Co-operative banks are an important constituent of the Indian Financial System, judging by the role assigned to them, the expectations they are supposed to fulfill, their number, and the number of offices they operate. The co-operative movement originated in the West, but the importance that such banks have assumed in India is rarely paralleled anywhere else in the world. Their role in rural financing continues to be important even today, and their business in the urban areas also has increased in recent years mainly due to the sharp increase in the number of primary co-operative banks.

FEATURES OF CO-OPERATIVES BANKS

• are organized and managed on the principal of co-operation, self-help, and mutual help. They function with the rule of "one member, one vote".

• function on "no profit, no loss" basis. Co-operative banks, as a principle, do not pursue the goal of profit maximization.

• Co-operative bank performs all the main banking functions of deposit mobilization, supply of credit and provision of remittance facilities. Co-operative Banks provide limited banking products and are functionally specialists in agriculture related products. However, co-operative banks now provide housing loans also.

• UCBs provide working capital loans and term loan as well.
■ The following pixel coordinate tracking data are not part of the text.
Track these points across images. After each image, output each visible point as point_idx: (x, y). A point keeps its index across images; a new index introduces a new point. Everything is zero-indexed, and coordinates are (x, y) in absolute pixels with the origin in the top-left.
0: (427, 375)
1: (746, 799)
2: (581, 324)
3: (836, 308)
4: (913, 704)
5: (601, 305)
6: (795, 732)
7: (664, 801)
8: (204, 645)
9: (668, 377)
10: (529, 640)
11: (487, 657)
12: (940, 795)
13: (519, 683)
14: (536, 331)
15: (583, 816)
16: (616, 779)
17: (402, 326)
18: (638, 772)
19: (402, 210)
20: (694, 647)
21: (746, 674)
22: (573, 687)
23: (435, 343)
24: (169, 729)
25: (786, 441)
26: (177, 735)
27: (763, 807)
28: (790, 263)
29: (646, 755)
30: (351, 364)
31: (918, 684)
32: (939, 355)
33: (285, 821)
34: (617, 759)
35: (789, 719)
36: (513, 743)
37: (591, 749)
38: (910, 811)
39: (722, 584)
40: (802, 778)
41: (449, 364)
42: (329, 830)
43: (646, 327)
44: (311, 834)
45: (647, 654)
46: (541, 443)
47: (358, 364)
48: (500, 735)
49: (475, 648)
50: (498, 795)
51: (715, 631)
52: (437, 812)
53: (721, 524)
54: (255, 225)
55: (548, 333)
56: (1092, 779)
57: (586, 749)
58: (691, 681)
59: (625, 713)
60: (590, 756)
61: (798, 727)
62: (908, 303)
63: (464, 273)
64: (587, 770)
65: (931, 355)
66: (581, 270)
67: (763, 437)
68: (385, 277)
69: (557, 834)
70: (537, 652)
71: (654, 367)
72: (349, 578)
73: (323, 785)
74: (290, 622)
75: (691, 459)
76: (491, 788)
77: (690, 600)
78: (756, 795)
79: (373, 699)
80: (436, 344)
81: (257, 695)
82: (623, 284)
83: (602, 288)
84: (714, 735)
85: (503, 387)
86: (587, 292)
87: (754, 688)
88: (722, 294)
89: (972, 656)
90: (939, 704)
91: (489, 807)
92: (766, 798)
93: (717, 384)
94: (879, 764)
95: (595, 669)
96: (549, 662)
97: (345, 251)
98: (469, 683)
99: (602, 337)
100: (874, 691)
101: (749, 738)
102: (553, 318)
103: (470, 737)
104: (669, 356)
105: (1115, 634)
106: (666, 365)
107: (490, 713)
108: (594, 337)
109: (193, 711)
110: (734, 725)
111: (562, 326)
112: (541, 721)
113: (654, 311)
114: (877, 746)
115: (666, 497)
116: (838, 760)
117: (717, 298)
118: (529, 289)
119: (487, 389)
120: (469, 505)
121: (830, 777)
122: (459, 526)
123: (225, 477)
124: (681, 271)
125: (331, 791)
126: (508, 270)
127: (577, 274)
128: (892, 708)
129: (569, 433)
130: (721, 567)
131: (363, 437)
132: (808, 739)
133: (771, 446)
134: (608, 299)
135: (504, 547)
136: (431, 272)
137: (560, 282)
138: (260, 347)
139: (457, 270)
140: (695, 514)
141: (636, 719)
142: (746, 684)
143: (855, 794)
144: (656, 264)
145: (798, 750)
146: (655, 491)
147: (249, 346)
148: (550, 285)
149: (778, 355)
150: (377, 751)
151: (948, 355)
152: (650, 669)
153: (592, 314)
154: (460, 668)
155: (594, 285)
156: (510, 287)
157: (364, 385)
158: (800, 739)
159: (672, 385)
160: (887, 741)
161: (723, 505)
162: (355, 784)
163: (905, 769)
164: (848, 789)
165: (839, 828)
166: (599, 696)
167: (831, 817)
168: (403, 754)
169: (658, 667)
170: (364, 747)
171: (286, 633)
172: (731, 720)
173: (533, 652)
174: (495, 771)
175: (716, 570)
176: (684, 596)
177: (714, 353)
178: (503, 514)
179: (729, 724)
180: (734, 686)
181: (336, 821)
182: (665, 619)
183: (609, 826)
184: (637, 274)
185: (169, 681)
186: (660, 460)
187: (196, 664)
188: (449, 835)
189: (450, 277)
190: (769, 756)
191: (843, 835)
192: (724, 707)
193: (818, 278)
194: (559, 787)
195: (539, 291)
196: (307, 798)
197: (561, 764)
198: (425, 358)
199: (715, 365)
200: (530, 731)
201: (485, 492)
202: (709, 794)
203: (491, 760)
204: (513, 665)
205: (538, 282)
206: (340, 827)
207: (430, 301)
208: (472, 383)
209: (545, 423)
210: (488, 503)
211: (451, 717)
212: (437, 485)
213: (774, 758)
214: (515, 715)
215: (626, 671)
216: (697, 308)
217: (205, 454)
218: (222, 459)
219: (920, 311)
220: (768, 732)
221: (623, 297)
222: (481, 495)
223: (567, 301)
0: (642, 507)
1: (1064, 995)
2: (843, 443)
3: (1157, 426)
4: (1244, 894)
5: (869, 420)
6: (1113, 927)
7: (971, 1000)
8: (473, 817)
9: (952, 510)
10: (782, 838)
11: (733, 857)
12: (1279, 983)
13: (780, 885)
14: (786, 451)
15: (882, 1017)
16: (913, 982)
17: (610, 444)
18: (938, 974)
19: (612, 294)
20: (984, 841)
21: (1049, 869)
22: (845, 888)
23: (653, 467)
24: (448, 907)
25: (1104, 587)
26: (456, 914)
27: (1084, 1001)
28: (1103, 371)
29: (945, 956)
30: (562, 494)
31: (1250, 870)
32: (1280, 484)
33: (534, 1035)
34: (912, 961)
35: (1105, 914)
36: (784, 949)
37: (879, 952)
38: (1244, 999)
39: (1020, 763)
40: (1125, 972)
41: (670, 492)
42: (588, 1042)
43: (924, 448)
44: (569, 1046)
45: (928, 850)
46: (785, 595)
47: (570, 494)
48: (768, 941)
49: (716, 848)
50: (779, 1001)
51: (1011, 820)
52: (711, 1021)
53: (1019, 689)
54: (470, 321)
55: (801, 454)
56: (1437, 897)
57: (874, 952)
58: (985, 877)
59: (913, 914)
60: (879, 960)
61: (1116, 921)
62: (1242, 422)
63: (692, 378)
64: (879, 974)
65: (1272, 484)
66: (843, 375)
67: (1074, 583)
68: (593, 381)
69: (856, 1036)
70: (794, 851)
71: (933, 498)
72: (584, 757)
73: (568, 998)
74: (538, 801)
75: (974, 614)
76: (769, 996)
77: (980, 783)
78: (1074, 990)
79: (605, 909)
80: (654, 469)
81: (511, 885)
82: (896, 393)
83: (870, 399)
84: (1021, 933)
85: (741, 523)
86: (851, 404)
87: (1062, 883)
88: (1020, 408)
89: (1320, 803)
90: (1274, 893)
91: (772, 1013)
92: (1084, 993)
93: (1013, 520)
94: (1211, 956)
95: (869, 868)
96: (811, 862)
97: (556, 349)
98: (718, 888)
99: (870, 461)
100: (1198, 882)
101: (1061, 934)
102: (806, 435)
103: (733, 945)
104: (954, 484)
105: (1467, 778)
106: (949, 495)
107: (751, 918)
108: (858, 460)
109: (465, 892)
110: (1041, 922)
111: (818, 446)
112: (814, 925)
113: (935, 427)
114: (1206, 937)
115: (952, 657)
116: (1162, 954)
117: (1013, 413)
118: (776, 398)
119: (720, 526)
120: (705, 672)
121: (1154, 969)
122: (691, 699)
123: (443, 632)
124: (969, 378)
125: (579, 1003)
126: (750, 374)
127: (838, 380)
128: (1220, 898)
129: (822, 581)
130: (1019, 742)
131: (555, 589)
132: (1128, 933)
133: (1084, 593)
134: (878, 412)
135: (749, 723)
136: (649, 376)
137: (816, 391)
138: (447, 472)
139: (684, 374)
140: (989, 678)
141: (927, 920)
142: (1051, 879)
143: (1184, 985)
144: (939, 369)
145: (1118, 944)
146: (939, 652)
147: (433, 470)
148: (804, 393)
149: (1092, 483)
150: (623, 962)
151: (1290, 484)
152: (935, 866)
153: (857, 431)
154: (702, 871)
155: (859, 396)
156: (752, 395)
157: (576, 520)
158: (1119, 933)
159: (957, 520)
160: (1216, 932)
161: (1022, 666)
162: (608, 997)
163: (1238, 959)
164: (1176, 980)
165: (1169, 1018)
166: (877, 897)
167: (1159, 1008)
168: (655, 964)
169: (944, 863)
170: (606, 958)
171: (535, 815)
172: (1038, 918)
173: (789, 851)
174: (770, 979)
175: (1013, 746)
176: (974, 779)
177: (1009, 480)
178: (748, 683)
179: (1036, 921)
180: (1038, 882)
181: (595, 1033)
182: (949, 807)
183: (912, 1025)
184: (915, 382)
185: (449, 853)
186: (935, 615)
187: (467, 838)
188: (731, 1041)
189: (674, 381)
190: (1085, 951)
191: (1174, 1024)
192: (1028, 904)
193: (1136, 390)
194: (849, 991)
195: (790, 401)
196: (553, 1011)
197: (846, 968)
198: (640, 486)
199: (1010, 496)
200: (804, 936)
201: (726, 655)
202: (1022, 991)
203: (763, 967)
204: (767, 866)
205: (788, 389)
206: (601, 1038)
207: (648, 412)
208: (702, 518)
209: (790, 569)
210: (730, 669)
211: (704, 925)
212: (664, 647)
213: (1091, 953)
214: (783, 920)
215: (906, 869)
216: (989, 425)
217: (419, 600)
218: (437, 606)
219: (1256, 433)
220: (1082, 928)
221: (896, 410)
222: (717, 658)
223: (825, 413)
• The State Co-operative Banks (SCBs), Central Co-operative Banks (CCBs) and Urban Co-operative Banks (UCBs) can normally extend housing loans upto Rs 1 lakh to an individual. The scheduled UCBs, however, can lend upto Rs 3 lath for housing purposes. The UCBs can provide advances against shares and debentures also.

• Co-operative bank do banking business mainly in the agriculture and rural sector. However, UCBs, SCBs, and CCBs operate in semi urban, urban, and metropolitan areas also. The urban and non-agricultural business of these banks has grown over the years. The co-operative banks demonstrate a shift from rural to urban, while the commercial banks, from urban to rural.
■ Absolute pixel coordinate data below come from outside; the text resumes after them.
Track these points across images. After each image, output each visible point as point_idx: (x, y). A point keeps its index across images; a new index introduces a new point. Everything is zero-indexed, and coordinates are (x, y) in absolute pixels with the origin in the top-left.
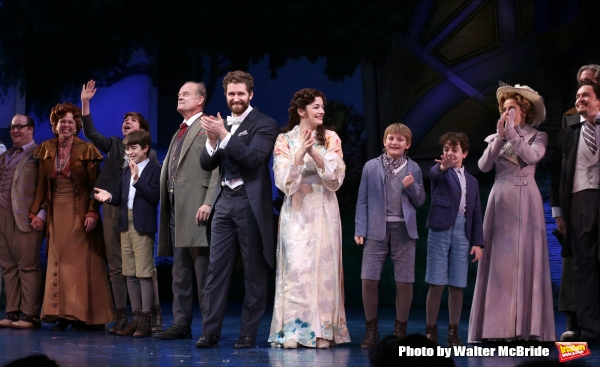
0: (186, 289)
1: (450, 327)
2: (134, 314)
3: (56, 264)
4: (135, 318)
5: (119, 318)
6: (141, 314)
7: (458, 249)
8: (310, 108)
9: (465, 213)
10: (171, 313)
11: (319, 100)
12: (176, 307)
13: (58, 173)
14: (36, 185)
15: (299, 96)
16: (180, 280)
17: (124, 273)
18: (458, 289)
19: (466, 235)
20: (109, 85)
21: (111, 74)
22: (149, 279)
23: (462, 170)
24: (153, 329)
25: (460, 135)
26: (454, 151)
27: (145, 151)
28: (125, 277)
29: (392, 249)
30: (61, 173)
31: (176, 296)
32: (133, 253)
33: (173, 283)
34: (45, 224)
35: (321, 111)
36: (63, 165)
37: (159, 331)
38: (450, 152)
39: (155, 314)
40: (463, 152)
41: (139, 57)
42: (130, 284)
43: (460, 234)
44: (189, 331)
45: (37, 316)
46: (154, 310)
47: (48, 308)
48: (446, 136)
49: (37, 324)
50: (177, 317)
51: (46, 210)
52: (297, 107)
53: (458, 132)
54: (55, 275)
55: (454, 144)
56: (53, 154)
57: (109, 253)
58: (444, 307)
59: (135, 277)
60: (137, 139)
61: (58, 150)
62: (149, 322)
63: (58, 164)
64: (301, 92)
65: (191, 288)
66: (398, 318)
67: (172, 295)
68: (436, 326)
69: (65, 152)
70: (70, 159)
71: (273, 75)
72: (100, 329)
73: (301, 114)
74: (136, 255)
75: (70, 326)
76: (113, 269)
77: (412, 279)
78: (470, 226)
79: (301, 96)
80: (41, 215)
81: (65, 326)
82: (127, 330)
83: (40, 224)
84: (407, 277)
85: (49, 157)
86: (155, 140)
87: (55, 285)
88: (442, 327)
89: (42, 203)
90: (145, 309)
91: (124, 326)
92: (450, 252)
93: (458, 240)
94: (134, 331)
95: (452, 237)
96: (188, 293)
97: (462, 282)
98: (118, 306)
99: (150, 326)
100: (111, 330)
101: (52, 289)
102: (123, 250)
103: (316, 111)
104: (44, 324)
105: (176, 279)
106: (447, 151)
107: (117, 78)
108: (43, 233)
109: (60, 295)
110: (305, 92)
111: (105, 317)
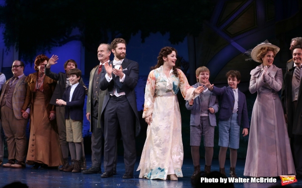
0: (99, 149)
1: (231, 169)
2: (72, 161)
3: (34, 135)
4: (73, 163)
5: (65, 163)
6: (75, 161)
7: (234, 130)
8: (169, 56)
9: (238, 112)
10: (91, 160)
11: (174, 53)
12: (93, 158)
13: (37, 90)
14: (25, 96)
15: (164, 50)
16: (96, 144)
17: (67, 140)
18: (234, 150)
19: (238, 123)
20: (60, 46)
21: (62, 40)
22: (80, 143)
23: (237, 90)
24: (82, 169)
25: (236, 72)
26: (233, 80)
27: (78, 79)
28: (68, 142)
29: (204, 130)
30: (39, 90)
31: (93, 152)
32: (72, 130)
33: (92, 146)
34: (29, 116)
35: (175, 58)
36: (40, 86)
37: (85, 170)
38: (231, 81)
39: (83, 161)
40: (238, 81)
41: (76, 32)
42: (70, 146)
43: (234, 122)
44: (100, 169)
45: (24, 162)
46: (82, 159)
47: (29, 157)
48: (229, 72)
49: (24, 165)
50: (94, 163)
51: (30, 108)
52: (162, 56)
53: (235, 70)
54: (33, 140)
55: (233, 77)
56: (35, 80)
57: (59, 131)
58: (228, 158)
59: (73, 142)
60: (76, 72)
61: (37, 78)
62: (80, 165)
63: (37, 85)
64: (165, 48)
65: (101, 148)
66: (206, 164)
67: (91, 151)
68: (224, 168)
69: (41, 79)
70: (43, 83)
71: (143, 41)
72: (56, 168)
73: (165, 59)
74: (74, 131)
75: (40, 167)
76: (61, 138)
77: (212, 145)
78: (240, 118)
79: (166, 50)
80: (28, 111)
81: (37, 166)
82: (69, 169)
83: (26, 115)
84: (210, 144)
85: (33, 82)
86: (83, 74)
87: (33, 145)
88: (227, 169)
89: (28, 105)
90: (78, 158)
91: (67, 167)
92: (230, 130)
93: (234, 125)
94: (72, 169)
95: (231, 123)
96: (99, 151)
97: (237, 146)
98: (65, 157)
99: (80, 167)
100: (61, 169)
101: (31, 147)
102: (67, 129)
103: (172, 58)
104: (28, 166)
105: (93, 144)
106: (230, 80)
107: (65, 42)
108: (28, 120)
109: (36, 151)
110: (167, 48)
111: (58, 163)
• Co-operative banks are perhaps the first government sponsored, government-supported, and government subsidised financial agency in India. They get financial and other help from the Reserve Bank of India NABARD, central government and state governments. They constitute the "most favoured" banking sector with risk of nationalization. For commercial banks, the Reserve Bank of India is lender of last resort, but co-operative banks it is the lender of first resort which provides financial resources in the form of contribution to the initial capital (through state government), working capital, refinance.

• Co-operative Banks belong to the money market as well as to the capital market.
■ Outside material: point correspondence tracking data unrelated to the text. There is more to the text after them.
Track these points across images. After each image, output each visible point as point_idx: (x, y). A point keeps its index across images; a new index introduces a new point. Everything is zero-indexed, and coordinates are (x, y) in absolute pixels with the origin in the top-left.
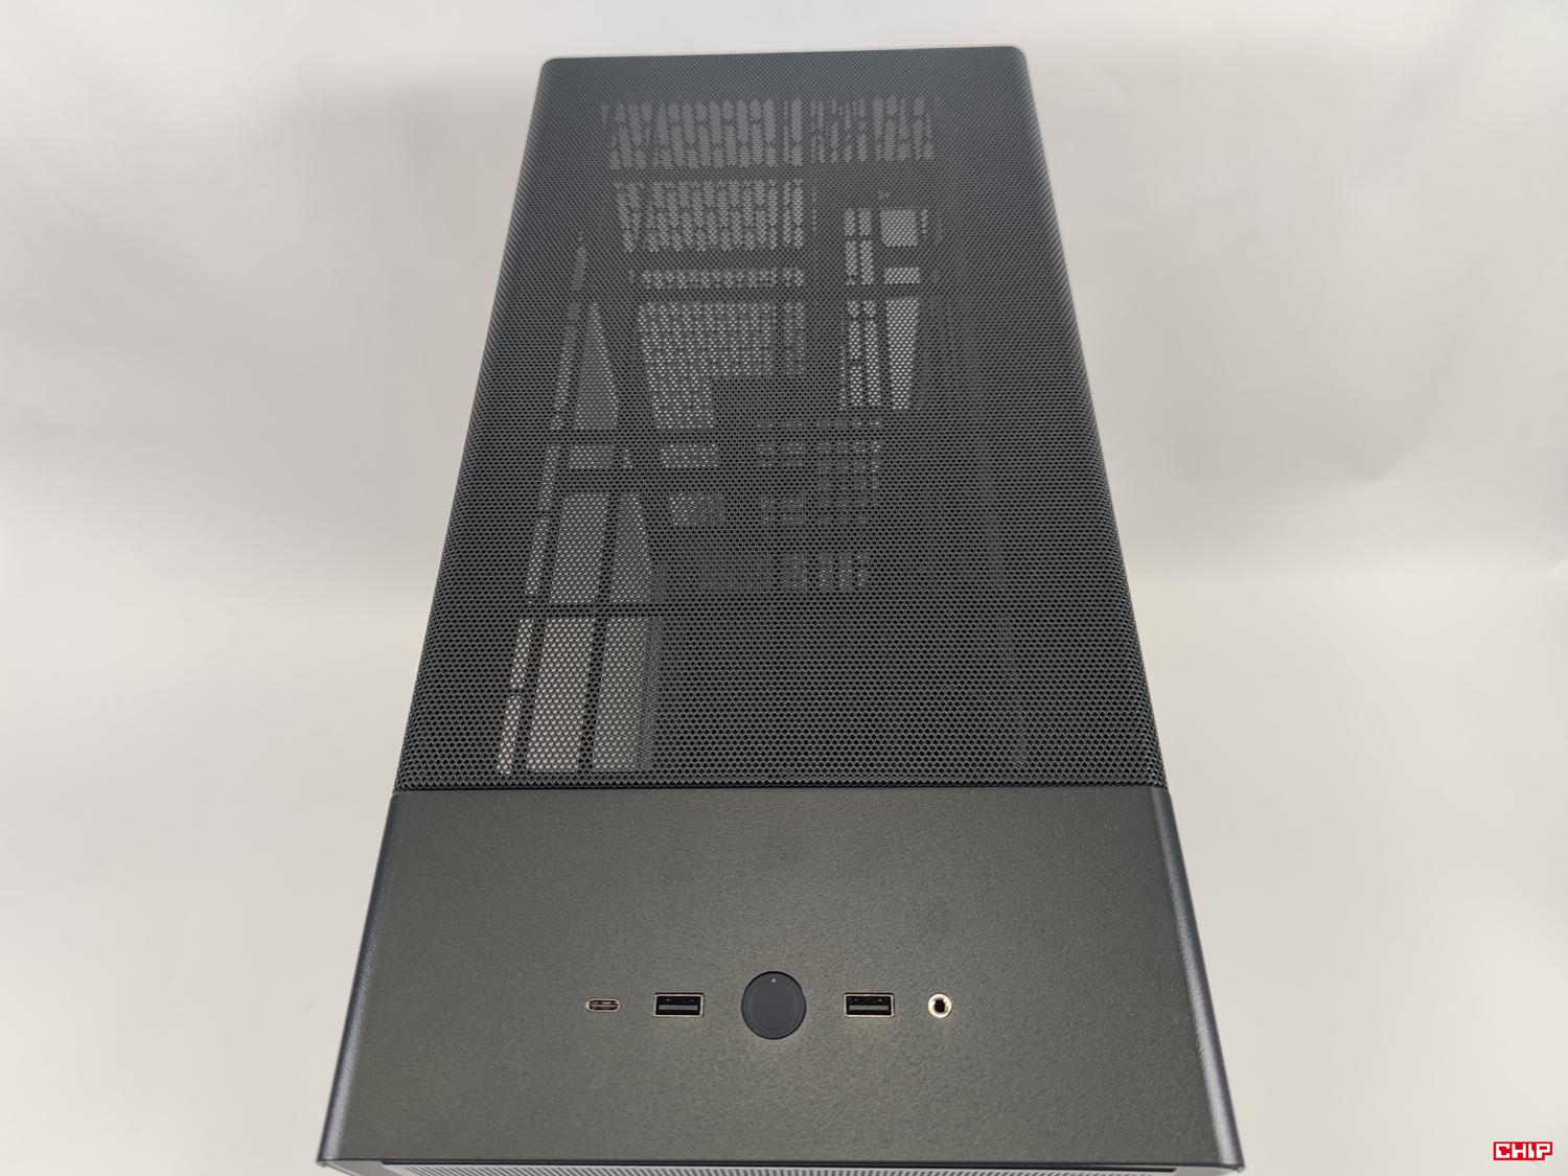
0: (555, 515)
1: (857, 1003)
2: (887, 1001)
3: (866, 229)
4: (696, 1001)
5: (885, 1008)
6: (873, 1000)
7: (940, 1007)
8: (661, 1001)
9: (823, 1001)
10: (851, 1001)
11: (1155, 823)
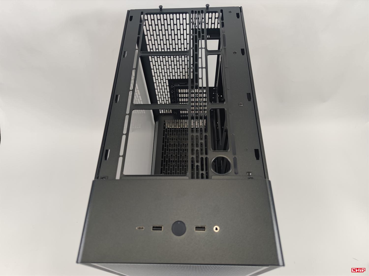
0: (130, 115)
1: (198, 228)
2: (204, 228)
3: (204, 46)
4: (161, 227)
5: (204, 229)
6: (201, 228)
7: (216, 229)
8: (153, 227)
9: (190, 227)
10: (196, 228)
11: (267, 187)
• Primary agricultural credit societies provide short term and medium term loans.

• Land Development Banks (LDBs) provide long-term loans. SCBs and CCBs also provide both short term and term loans.

• Co-operative banks are financial intermediaries only partially. The sources of their funds (resources) are (a) central and state government, (b) the Reserve Bank of India and NABARD, (c) other co-operative institutions, (d) ownership funds and, (e) deposits or debenture issues. It is interesting to note that intra-sectoral flows of funds are much greater in co-operative banking than in commercial banking. Inter-bank deposits, borrowings, and credit from a significant part of assets and liabilities of co-operative banks. This means that intra-sectoral competition is absent and intra-sectoral integration is high for co-operative bank.

• Some co-operative bank are scheduled banks, while others are non-scheduled banks. For instance, SCBs and some UCBs are scheduled banks but other co-operative bank are non-scheduled banks. At present, 28 SCBs and 11 UCBs with Demand and Time Liabilities over Rs 50 crore each included in the Second Schedule of the Reserve Bank of India Act.

• Co-operative Banks are subject to CRR and liquidity requirements as other scheduled and non-scheduled banks are. However, their requirements are less than commercial banks.